● **PROBLEM TO SOLVE**:
Answer these questions using the article on nautical standards for shipping:
1. About how many years back does the shipping sector's history go?
2. Which two younger industries are named as having set up international standards long ago?
3. In what year was the first Call to Action issued?

Efficient Shipping Needs Nautical Standards

Maritime Activity Reports, Inc.

May 6, 2018

 Ben van Scherpenzeel is Chairman of the international Port Call Optimisation Task Force said that it’s rather curious that the shipping sector, whose history goes back some 5,000 years, only recently adopted international standards for nautical port information. 

 
Numerous younger industries, including aviation and telephony, set up international standards a long time ago.
 
The task force works to improve the quality of information in the port call process by identifying data bottlenecks, embracing existing industry standards for these data and subsequently testing these standards with the aid of prototypes (i.e. not with commercial products).
 
"But then shipping does involve a huge number of parties across the planet. For a long time, the individual sea ports as well as other players throughout the sector all lived on their own islands. For example, both the container and tanker shipping sectors use their own distinct jargon," he further said.
 
Ben van Scherpenzeel explained the following points: -
 
Today’s shipping sector is faced with huge challenges: margins on assets are growing slimmer and the industry is required to cut its CO2 emissions. The more efficiently you can use your vessels, the lower your operational costs and emissions become. And international standards for Port Call Optimisation can help in this context. 
 
Major shippers and shipping companies will literally ‘fare well’ thanks to this development. Every day, they dispatch hundreds of vessels within a network of hundreds of ports. In the past, these parties didn’t have a uniform vocabulary to discuss matters like water depth and arrival and departure times. This lack of standard terminology led to delays during port calls and sub-optimal capacity utilisation. Try managing a large fleet efficiently under those circumstances.
 
That is why a variety of global market parties, like Shell, Maersk, MSC and CMA-CGM, as well as ports from Gothenburg, Singapore, Houston and Busan to Ningbo-Zhoushan and Algeciras became involved in the international Port Call Optimisation Task Force, in which the private sector, ports and interest groups work together on the formulation of international standards. 
 
This has been a time-consuming, complex programme, since it involved gathering parties around the table that in some cases had never even met before. The first Call to Action was issued as far back as 2006. For a long time, participants sought to determine the most effective technical approach and establish which information at the very least needed to be standardised. As a point of departure, the Task Force adopted a single business process for both tanker and container shipping.

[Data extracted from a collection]
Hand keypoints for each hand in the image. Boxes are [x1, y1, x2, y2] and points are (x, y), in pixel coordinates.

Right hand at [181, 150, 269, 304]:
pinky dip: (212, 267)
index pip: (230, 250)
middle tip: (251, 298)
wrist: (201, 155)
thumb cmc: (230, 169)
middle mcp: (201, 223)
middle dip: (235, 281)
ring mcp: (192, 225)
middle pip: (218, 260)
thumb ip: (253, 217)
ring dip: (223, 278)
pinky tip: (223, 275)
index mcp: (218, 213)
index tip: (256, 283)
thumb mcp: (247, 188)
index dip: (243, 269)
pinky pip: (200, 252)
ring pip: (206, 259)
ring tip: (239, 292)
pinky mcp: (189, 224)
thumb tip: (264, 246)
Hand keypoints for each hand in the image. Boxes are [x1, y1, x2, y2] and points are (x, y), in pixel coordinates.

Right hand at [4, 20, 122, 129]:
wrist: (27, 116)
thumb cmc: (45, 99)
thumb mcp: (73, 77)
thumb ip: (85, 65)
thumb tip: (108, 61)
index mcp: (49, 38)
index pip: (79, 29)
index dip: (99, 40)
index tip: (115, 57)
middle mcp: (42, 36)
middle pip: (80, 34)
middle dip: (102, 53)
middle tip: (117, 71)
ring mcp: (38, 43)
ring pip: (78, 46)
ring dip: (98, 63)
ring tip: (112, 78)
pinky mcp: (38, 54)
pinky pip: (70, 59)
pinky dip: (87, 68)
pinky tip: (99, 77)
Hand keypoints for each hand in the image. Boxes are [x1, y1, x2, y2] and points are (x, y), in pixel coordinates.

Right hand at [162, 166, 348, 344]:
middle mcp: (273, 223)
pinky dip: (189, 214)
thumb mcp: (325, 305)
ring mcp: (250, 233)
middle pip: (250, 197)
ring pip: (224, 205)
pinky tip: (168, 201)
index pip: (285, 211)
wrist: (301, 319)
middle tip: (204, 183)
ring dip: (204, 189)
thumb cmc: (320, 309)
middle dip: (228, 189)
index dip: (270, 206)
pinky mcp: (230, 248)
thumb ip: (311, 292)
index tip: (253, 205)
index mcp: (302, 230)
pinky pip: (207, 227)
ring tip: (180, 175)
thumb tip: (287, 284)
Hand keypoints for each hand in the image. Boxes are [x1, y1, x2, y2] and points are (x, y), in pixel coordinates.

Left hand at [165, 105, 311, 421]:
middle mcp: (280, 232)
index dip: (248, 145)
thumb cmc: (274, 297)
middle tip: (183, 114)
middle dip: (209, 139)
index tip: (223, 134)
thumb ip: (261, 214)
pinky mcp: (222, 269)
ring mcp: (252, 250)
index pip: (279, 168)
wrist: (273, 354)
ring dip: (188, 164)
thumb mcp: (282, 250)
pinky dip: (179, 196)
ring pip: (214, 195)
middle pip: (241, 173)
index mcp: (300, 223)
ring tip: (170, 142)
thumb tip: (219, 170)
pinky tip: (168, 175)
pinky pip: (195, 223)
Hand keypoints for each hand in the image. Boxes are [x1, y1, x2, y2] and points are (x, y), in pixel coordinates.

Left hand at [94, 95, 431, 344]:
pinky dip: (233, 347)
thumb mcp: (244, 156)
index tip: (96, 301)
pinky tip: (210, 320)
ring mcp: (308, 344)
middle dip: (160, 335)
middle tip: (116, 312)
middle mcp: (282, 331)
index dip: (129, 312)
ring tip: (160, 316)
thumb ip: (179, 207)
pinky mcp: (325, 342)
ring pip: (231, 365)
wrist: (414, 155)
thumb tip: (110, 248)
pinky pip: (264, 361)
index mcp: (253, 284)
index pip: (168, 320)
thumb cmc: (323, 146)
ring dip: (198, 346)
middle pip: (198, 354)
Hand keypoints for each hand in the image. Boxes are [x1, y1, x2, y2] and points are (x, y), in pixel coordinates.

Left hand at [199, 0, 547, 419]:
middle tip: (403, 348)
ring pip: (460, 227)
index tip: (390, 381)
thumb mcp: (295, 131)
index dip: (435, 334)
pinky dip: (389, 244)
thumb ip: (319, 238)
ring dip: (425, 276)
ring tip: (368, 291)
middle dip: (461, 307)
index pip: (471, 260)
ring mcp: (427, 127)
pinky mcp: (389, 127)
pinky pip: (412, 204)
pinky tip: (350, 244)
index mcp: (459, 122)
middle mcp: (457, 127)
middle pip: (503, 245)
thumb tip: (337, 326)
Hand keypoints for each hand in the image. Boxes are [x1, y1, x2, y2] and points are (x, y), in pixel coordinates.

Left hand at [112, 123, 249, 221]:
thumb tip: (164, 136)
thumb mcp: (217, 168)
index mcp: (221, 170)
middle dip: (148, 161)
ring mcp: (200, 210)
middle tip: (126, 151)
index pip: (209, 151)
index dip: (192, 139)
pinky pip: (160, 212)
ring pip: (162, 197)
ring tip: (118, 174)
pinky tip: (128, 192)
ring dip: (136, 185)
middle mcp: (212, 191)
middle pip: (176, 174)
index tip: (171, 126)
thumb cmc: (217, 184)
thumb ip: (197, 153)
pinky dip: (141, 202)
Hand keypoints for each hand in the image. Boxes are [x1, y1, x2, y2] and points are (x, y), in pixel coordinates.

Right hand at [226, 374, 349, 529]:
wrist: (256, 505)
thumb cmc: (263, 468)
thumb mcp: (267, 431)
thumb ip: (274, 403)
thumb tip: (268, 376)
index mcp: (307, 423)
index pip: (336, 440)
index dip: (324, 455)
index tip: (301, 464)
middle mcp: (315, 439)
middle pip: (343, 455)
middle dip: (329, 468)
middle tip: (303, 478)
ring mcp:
...
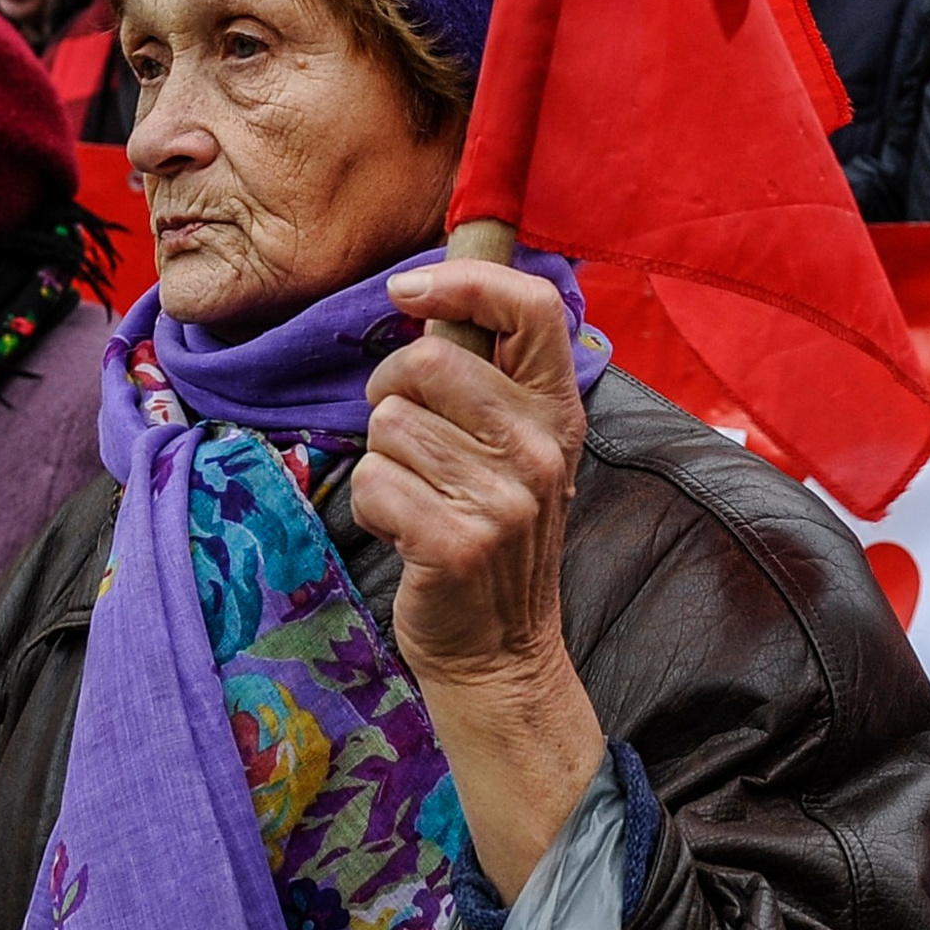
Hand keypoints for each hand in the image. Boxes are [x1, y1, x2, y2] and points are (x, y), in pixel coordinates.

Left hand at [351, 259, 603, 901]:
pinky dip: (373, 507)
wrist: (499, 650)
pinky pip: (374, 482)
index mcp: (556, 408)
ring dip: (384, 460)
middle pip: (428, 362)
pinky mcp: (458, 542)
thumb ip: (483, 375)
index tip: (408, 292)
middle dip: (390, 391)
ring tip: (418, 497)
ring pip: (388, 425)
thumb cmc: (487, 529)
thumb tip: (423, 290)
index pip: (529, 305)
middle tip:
--
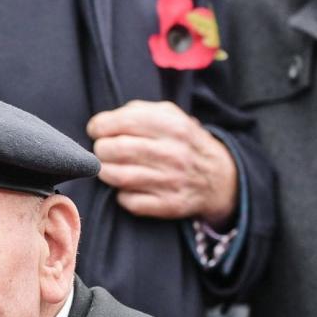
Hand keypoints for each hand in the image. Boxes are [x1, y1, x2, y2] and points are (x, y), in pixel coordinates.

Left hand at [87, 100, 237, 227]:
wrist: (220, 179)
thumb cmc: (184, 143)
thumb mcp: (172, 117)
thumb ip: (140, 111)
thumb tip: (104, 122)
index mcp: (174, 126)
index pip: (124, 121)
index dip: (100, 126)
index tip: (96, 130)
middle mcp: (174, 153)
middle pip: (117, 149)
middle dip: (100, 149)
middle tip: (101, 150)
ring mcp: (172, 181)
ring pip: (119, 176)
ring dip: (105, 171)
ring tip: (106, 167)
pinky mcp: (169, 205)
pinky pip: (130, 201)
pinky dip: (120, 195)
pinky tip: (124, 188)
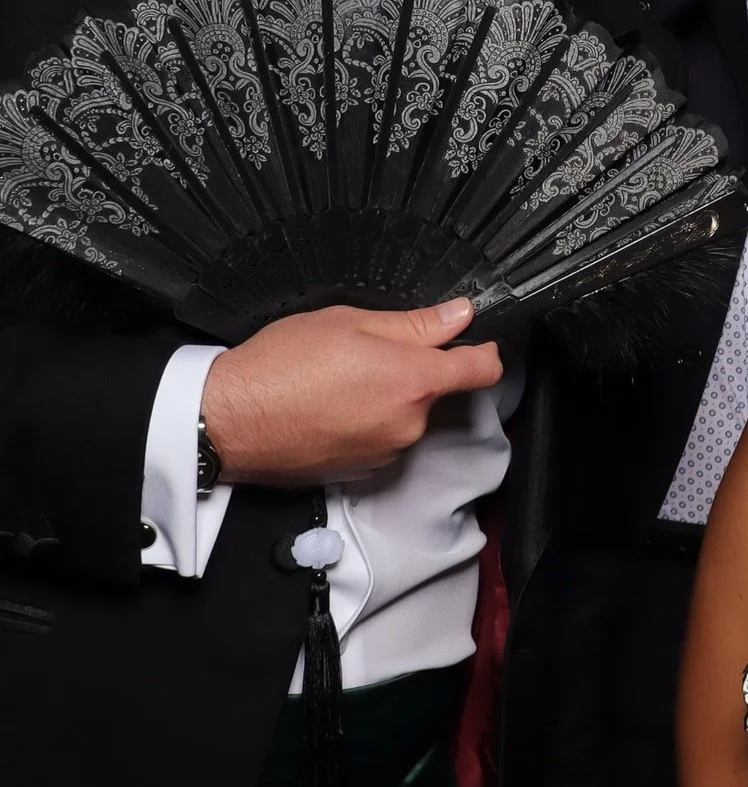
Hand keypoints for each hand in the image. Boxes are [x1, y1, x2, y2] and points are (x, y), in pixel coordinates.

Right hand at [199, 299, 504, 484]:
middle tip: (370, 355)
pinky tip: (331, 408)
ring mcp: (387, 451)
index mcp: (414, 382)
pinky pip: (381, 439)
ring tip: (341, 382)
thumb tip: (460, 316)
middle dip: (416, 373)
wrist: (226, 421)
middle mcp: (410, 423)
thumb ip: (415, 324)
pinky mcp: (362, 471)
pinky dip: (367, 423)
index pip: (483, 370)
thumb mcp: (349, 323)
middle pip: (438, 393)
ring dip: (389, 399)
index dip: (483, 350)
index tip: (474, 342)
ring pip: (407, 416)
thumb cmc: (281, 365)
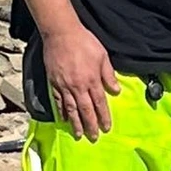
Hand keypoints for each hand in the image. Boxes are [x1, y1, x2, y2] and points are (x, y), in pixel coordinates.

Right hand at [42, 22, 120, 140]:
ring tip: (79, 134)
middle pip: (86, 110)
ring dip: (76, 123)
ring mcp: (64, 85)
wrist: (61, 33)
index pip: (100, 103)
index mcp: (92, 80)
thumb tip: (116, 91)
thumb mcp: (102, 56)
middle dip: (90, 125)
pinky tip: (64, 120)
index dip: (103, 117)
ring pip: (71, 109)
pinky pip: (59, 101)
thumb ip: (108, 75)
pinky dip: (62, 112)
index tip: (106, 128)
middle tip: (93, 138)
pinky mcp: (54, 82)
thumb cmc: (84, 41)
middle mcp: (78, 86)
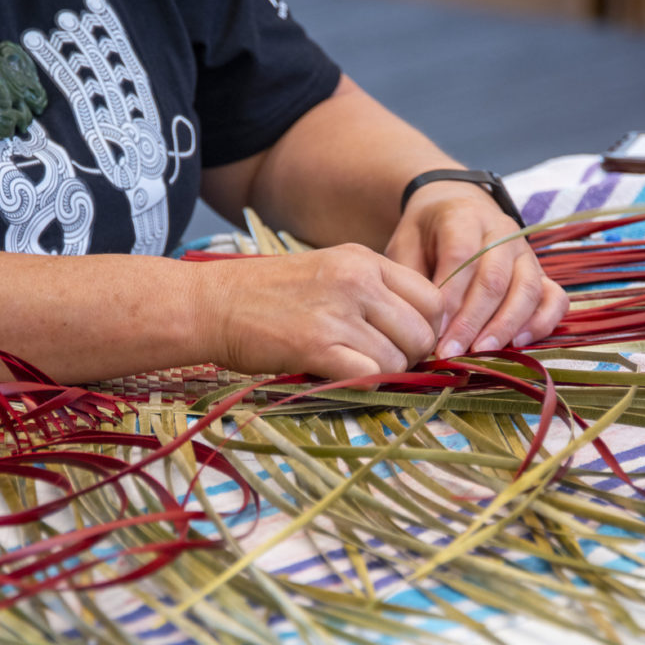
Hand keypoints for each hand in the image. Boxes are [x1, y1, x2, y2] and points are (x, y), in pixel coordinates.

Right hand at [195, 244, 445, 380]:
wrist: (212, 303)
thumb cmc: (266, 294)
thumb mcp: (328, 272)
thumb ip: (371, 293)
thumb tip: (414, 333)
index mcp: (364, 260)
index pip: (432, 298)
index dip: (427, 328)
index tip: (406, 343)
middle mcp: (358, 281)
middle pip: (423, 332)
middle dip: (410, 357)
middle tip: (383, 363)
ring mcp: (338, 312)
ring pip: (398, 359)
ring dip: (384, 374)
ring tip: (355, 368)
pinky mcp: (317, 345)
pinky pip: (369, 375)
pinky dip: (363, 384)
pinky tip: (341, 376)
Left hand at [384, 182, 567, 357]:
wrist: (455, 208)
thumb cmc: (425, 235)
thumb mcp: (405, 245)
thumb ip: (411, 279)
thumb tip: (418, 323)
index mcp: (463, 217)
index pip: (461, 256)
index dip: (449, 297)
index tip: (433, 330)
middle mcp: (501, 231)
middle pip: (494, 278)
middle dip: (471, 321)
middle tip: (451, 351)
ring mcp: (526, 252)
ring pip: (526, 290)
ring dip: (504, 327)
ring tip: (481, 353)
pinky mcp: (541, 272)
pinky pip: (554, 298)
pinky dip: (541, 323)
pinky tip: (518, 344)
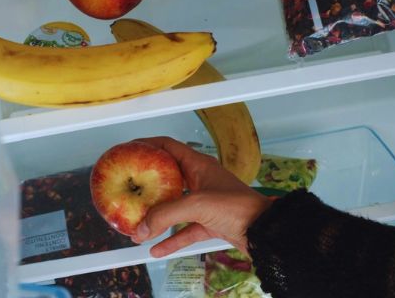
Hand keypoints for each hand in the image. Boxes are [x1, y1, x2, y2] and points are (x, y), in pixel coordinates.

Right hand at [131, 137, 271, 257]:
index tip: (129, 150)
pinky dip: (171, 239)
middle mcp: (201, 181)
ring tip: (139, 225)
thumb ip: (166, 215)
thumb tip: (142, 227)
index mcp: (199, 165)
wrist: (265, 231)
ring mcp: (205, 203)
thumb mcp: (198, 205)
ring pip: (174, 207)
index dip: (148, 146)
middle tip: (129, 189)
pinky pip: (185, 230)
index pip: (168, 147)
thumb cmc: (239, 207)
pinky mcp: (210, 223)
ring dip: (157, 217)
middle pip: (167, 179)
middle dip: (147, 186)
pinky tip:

● **SOLVED PROBLEM**:
1. Some 5,000 years.
2. Aviation and telephony.
3. 2006.